Textabschnitt »
>>>>
Literaturbesprechung:
»Chirú« von Michela Murgia

Ihr Lieben, ich habe heute ein Buch für euch, dass es mir sehr angetan hat, nämlich »Chirú« von der italienischen Schriftstellerin Michela Murgia. Der Roman wurde im Februar diesen Jahres bei dtv veröffentlicht. Mir fiel die Rezension so unsagbar schwer und ich weiß nicht, warum manche Literaturbesprechungen so viel leichter fallen als andere. Geschafft habe ich es dann aber doch noch.

Inhalt zusammengefasst

Eleonora ist achtunddreißig Jahre alt, eine bekannte Theaterschauspielerin und stammt aus Cagliari, der Hauptstadt Sardiniens. Sie lebt allein und hat sich an diesen Umstand gewöhnt. Eines Tages lernt sie den achtzehnjährigen Violinisten Chirú kennen, der ihr bereits nach dem ersten Treffen im Gedächtnis bleibt. Sie wird seine Lehrerin und öffnet ihm das Tor zur Welt der Künstler. In kurzer Zeit muss sie feststellen, das Chirú mit einer äußerst präzisen Beobachtungsgabe gesegnet ist und er Eleonora schnell zu durchschauen vermag. Zwischen den beiden entwickelt sich eine emotionale, aber nicht ganz selbstlose Beziehung.

Wie war »Chirú«?

Der Roman überzeugt mit seinen leisen Tönen, der psychologisch fundierten Handlung und seiner manipulativen Charaktere. Es ist keine Geschichte, in der man sich in die Figuren hineinversetzen vermag, aber eine, die sofort mitreisst und einen hohen Suchtfaktor hat. Eleonora ist nicht die sympathischste Protagonistin, aber das möchte Michela Murgia wohl auch nicht erreichen.  Sie schafft eine interessante Frauenfigur, die kühl und selbstgefällig agiert, im Grunde aber sehr verletzlich scheint.

Die Beziehung zwischen der Enddreißigerin und ihrem zwanzig Jahre jüngeren Schüler Chirú entwickelt sich schnell zu einem emotionalen Verhältnis. Zwar verzichtet Murgia auf sexuelle Elemente, schafft aber ein liebesähnliches Verhältnis, das den Reiz der Geschichte ausmacht. Die Protagonistin schreibt in der Ich-Perspektive und das bringt Brisanz in die Erzählung. Eleonora führt Chirú in die Kreise der höheren Gesellschaft ein und lehrt ihn Konventionen. Sein ehrliches, unbeholfenes Gemüt imponiert ihr zusehends.
<<<<
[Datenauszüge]
>>>>
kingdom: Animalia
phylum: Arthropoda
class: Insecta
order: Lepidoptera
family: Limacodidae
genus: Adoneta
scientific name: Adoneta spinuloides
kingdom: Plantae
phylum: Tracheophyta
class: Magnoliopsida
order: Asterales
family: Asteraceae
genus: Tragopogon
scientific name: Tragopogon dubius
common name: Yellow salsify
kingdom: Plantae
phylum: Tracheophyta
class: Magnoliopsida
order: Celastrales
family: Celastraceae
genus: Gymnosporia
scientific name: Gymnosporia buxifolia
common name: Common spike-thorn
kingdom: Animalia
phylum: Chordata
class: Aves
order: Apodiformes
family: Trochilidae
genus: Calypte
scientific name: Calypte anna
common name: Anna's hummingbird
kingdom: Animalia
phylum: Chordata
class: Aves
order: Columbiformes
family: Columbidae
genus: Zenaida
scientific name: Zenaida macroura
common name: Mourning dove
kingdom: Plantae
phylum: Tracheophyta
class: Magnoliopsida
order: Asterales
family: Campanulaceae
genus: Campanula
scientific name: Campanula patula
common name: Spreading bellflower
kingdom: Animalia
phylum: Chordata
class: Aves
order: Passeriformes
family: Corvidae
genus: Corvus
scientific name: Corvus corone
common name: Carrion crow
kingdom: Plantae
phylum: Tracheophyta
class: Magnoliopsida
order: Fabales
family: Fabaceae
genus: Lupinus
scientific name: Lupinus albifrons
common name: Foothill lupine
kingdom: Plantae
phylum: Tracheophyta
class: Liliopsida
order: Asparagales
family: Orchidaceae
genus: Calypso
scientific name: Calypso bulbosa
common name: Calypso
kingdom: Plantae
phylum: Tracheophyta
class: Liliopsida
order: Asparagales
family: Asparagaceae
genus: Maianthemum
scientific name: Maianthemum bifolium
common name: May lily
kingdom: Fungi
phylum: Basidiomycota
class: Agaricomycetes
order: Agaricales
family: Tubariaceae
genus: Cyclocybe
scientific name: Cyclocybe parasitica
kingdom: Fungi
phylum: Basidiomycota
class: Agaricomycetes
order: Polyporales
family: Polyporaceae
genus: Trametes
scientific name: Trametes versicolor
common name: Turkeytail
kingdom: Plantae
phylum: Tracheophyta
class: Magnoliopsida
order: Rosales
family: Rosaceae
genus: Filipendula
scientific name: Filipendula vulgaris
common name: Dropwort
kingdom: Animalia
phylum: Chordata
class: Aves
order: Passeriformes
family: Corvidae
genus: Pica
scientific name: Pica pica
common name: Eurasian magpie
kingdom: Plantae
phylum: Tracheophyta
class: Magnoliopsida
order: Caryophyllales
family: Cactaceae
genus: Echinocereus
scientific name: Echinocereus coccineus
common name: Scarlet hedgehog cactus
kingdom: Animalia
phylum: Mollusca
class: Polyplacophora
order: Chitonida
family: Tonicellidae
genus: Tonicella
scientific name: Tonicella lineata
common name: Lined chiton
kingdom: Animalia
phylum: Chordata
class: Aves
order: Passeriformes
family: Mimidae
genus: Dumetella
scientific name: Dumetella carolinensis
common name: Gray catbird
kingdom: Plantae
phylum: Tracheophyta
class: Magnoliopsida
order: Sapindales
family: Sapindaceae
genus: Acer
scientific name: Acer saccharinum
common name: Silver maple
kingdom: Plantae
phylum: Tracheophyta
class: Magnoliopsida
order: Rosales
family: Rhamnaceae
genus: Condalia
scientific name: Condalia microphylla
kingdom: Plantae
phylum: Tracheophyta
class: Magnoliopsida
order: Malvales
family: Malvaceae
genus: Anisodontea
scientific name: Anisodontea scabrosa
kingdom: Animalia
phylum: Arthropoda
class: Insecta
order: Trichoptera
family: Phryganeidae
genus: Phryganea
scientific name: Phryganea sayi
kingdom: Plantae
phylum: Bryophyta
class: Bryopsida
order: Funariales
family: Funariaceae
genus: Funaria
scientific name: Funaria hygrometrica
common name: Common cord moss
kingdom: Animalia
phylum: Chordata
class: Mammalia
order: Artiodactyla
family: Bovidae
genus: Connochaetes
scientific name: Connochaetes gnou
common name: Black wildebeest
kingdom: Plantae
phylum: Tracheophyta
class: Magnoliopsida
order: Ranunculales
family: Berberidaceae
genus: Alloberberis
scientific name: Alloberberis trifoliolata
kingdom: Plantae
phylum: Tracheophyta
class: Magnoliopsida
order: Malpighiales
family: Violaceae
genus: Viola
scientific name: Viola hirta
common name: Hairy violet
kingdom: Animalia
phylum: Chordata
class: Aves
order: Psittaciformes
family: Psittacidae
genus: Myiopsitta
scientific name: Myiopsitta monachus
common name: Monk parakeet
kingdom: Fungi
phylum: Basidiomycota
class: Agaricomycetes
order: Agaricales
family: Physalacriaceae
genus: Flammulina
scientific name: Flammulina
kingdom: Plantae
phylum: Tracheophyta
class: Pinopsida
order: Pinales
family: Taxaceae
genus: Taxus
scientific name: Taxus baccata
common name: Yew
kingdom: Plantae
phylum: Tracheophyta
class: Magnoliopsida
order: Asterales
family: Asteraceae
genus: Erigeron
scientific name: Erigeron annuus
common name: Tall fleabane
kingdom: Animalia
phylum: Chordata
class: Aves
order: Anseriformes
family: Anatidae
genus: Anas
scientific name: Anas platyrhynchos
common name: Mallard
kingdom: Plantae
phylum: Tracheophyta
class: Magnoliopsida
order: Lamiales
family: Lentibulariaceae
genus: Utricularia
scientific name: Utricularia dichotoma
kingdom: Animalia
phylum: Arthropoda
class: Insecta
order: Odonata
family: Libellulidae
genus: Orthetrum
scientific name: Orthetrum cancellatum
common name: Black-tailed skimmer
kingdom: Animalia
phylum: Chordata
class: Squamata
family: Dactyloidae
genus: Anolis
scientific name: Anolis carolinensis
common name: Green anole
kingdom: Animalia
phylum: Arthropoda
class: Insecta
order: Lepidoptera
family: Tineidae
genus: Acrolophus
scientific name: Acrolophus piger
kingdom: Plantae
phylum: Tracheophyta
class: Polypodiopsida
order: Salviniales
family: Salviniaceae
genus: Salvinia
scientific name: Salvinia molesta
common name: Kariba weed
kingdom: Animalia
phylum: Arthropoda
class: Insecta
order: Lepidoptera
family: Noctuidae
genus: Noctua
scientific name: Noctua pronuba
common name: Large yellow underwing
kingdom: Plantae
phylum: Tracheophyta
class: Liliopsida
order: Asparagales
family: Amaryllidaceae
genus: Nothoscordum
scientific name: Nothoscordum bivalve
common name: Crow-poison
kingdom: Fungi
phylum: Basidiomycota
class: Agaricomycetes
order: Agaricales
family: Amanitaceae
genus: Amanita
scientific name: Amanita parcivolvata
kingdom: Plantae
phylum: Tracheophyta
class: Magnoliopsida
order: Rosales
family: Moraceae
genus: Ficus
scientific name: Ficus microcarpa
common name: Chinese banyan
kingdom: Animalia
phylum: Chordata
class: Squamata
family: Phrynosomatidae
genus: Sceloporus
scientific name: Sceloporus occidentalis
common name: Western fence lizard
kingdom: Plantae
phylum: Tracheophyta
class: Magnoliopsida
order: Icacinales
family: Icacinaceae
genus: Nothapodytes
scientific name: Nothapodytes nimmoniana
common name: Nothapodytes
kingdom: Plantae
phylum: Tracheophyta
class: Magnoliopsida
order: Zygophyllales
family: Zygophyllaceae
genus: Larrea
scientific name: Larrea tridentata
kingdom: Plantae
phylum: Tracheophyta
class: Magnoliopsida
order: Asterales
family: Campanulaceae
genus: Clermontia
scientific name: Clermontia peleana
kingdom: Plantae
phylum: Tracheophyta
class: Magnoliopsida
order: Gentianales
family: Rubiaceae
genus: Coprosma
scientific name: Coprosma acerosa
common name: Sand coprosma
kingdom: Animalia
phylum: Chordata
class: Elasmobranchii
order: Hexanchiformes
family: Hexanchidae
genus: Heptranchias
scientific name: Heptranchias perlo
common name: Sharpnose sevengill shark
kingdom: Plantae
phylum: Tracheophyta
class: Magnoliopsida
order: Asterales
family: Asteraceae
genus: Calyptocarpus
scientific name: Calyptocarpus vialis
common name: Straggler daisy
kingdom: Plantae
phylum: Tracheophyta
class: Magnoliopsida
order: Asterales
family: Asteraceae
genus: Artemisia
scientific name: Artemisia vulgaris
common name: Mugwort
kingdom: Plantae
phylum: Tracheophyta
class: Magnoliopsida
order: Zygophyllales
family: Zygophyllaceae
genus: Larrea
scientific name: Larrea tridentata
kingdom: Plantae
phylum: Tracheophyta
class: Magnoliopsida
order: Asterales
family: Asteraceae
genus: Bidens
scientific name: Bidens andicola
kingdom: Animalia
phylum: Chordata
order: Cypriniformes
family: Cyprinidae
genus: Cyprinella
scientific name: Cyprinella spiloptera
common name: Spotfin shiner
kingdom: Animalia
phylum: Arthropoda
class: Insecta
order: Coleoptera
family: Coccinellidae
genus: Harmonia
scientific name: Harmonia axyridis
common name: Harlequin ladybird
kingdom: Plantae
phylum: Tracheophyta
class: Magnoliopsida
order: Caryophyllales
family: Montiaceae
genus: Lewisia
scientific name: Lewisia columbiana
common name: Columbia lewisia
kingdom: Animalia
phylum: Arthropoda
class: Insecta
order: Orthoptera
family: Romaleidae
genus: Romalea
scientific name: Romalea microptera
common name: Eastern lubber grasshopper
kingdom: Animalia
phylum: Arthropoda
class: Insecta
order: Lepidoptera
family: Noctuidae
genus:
<<<<
Aufgabe 1 »
Entnimm der Rezension zu »Chirú« wörtlich alles von „Ihr Lieben, ich“ bis hinunter zu „aber doch noch.“.
Aufgabe 2 »
Beantworte anhand der Rezension zu »Chirú« kurz diese Fragen:
(a) Wie alt ist Eleonora?
(b) Welches Instrument spielt Chirú?
(c) Bei welchem Verlag ist der Roman erschienen?
Aufgabe 3 »
Fahre mit der Rezension zu »Chirú« nach ihrem letzten Satz fort.

Antwortfeld 1 »
Ihr Lieben, ich habe heute ein Buch für euch, dass es mir sehr angetan hat, nämlich »Chirú« von der italienischen Schriftstellerin Michela Murgia. Der Roman wurde im Februar diesen Jahres bei dtv veröffentlicht. Mir fiel die Rezension so unsagbar schwer und ich weiß nicht, warum manche Literaturbesprechungen so viel leichter fallen als andere. Geschafft habe ich es dann aber doch noch.

Antwortfeld 2 »
(a) Achtunddreißig Jahre.
(b) Violine.
(c) Bei dtv.

Antwortfeld 3 »
Die lebendigen Rückblicke in die Kindheit Eleonoras erklären ihr bisweilen kompliziertes Selbst und entblößen schmerzhafte Erfahrungen. Als sie sich in den schwedischen Operndirektor Martin verliebt, offenbart sich das gesamte Ausmaß ihrer Beziehung zu Chirú. Die Erzählweise Murgias fängt ein, die ödipale Verbindung von Lehrerin und Schüler scheint bekannt und ist doch von neuer Art.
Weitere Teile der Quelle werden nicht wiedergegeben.